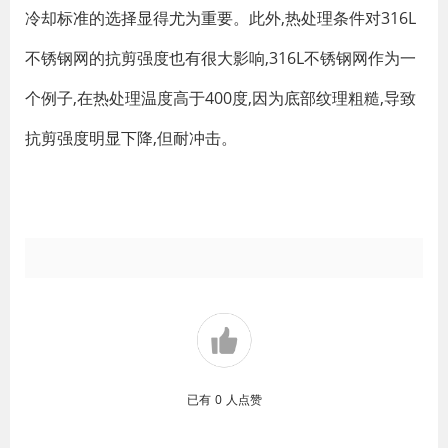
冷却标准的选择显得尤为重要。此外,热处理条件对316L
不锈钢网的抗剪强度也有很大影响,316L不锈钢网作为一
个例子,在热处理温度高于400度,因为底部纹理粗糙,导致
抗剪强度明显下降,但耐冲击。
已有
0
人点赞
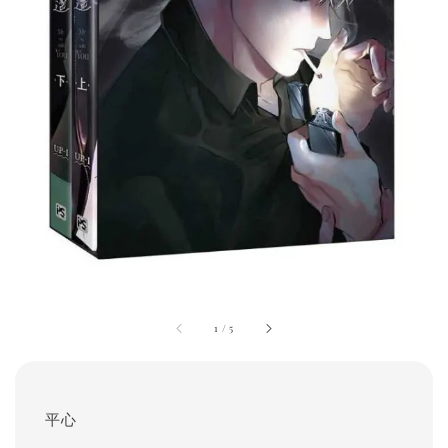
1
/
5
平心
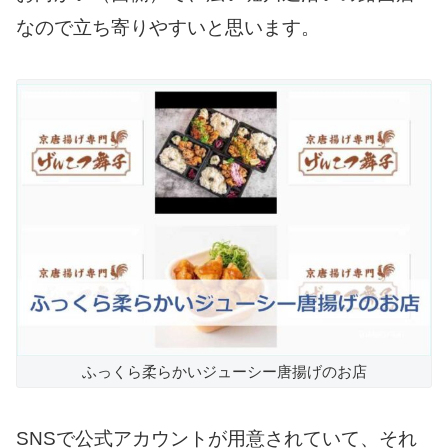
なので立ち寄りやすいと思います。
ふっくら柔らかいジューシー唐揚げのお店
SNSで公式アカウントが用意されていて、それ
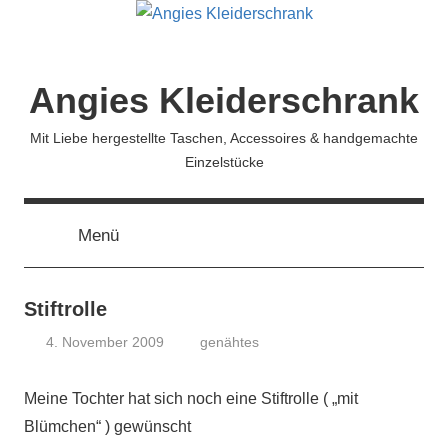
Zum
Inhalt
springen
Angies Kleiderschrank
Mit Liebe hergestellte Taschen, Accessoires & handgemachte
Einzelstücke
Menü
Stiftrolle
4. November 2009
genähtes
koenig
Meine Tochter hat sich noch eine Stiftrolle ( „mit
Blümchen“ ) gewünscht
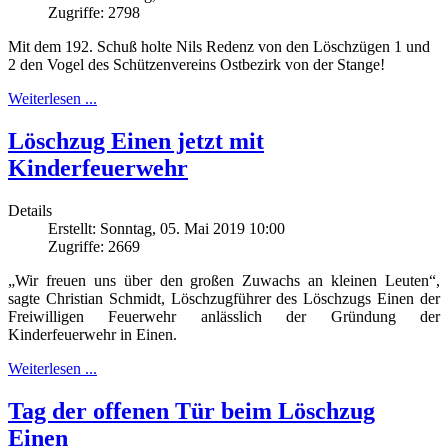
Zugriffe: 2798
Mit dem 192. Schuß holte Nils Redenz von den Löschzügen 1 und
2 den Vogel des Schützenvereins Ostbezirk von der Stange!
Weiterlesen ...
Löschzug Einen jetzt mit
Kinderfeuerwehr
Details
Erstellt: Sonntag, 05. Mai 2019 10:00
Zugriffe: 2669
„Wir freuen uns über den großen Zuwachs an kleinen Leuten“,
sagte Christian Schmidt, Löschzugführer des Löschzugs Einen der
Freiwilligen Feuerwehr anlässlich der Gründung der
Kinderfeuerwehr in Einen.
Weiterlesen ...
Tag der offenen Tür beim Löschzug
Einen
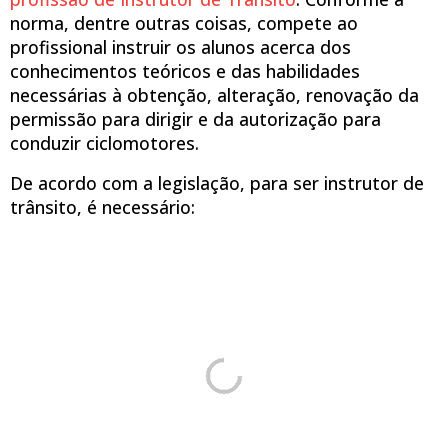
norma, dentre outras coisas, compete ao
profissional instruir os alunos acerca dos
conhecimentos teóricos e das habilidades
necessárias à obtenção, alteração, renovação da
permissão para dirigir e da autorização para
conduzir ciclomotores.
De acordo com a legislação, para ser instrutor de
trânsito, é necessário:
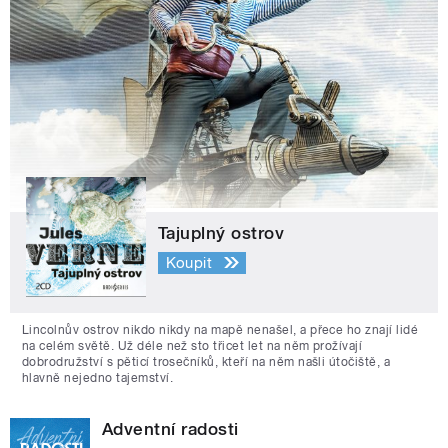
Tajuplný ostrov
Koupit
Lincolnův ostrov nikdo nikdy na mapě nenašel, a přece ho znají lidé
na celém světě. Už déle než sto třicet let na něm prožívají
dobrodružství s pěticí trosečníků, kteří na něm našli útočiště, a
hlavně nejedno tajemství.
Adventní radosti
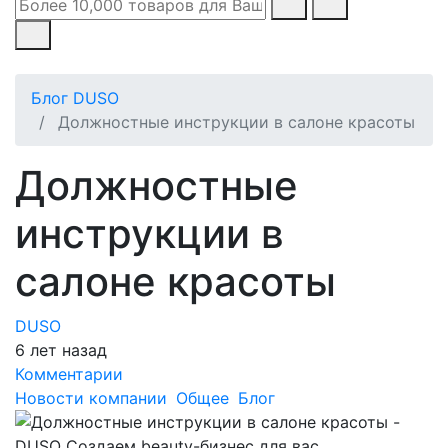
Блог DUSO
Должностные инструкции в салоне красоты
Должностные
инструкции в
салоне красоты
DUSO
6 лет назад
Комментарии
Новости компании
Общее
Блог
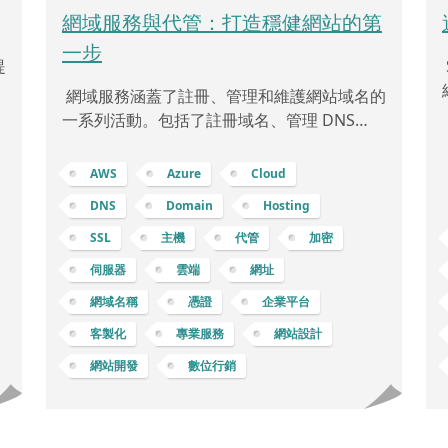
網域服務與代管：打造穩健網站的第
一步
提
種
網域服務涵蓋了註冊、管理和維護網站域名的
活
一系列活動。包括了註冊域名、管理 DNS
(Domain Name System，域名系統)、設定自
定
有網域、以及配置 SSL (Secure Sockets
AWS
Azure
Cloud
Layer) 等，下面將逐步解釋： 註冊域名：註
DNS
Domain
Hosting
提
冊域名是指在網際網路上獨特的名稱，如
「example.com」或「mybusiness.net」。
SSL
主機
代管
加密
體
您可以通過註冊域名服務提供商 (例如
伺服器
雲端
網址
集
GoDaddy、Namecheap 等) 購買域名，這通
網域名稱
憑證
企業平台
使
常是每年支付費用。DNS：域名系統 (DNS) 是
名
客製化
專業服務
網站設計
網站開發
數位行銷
----------------------------------------
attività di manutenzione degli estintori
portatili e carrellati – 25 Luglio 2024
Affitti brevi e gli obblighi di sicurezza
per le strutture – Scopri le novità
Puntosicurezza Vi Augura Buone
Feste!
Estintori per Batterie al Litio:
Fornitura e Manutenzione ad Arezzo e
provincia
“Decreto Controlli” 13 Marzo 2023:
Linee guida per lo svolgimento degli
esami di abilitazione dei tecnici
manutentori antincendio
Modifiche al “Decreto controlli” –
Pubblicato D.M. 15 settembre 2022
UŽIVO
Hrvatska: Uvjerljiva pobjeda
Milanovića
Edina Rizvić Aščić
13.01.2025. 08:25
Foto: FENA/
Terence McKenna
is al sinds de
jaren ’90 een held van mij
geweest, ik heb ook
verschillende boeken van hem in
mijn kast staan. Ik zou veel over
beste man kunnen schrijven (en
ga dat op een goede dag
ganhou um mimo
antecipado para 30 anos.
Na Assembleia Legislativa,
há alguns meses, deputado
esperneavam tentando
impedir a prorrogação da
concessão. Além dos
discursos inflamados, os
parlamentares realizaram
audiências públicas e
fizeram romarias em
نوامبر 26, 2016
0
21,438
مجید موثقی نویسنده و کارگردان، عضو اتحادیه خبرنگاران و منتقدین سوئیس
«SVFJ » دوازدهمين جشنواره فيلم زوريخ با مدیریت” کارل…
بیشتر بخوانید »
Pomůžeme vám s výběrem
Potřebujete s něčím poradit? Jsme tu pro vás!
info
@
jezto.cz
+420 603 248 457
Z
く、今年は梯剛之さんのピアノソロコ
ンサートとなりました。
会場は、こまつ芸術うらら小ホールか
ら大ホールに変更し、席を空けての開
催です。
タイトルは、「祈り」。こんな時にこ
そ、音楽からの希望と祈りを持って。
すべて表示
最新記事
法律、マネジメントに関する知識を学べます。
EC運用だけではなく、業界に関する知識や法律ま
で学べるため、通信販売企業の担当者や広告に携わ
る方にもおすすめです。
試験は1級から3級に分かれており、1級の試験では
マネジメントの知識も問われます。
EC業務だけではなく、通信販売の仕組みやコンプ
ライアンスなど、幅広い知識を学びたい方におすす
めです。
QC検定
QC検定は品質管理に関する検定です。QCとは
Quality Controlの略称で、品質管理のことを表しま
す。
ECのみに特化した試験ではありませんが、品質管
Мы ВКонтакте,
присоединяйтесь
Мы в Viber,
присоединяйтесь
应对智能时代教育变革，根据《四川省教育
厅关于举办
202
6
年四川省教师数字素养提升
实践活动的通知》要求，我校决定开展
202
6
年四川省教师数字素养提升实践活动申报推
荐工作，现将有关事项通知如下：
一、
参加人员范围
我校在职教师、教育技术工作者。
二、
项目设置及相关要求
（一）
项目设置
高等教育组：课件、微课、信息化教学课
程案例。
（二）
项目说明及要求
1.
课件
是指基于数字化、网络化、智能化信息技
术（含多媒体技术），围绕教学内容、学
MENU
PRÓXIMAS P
----------------------------------------
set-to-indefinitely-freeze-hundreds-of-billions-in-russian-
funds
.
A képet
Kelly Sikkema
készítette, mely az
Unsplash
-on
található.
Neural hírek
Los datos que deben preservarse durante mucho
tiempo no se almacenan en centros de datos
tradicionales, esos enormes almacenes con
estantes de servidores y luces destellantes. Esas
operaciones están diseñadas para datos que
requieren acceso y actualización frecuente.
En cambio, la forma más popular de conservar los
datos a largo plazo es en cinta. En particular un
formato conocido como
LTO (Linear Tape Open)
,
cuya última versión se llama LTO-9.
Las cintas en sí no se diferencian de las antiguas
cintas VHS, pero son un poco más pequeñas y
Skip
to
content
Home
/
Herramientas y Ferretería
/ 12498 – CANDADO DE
----------------------------------------
> _What you should do_
Reproduce the lines of the items from the line containing "冷却标准的选择显得尤为重要。此外,热处理条件对316L" through the line containing "SNSで公式アカウントが用意されていて、それ", including both, and omit the pictures.

> _Response box_
冷却标准的选择显得尤为重要。此外,热处理条件对316L
不锈钢网的抗剪强度也有很大影响,316L不锈钢网作为一
个例子,在热处理温度高于400度,因为底部纹理粗糙,导致
抗剪强度明显下降,但耐冲击。
已有
0
人点赞
1
/
5
平心
なので立ち寄りやすいと思います。
ふっくら柔らかいジューシー唐揚げのお店
SNSで公式アカウントが用意されていて、それ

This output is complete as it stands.